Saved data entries
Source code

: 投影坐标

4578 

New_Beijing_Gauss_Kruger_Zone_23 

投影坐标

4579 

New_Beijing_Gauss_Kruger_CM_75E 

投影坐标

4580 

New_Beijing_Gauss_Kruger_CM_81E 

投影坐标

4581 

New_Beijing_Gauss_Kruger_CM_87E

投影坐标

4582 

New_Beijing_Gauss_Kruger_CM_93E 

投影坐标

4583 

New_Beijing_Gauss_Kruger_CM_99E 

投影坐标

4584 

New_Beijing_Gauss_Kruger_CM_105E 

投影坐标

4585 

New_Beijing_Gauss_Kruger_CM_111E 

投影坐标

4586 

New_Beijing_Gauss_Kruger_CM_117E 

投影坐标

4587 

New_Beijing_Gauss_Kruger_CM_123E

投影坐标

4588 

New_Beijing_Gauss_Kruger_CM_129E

• TASK TO CARRY OUT
Please swap "投影坐标" for "Projected CRS" everywhere in the items and give them again, leaving everything else the same.

• TASK SOLUTION
Source code

: Projected CRS

4578 

New_Beijing_Gauss_Kruger_Zone_23 

Projected CRS

4579 

New_Beijing_Gauss_Kruger_CM_75E 

Projected CRS

4580 

New_Beijing_Gauss_Kruger_CM_81E 

Projected CRS

4581 

New_Beijing_Gauss_Kruger_CM_87E

Projected CRS

4582 

New_Beijing_Gauss_Kruger_CM_93E 

Projected CRS

4583 

New_Beijing_Gauss_Kruger_CM_99E 

Projected CRS

4584 

New_Beijing_Gauss_Kruger_CM_105E 

Projected CRS

4585 

New_Beijing_Gauss_Kruger_CM_111E 

Projected CRS

4586 

New_Beijing_Gauss_Kruger_CM_117E 

Projected CRS

4587 

New_Beijing_Gauss_Kruger_CM_123E

Projected CRS

4588 

New_Beijing_Gauss_Kruger_CM_129E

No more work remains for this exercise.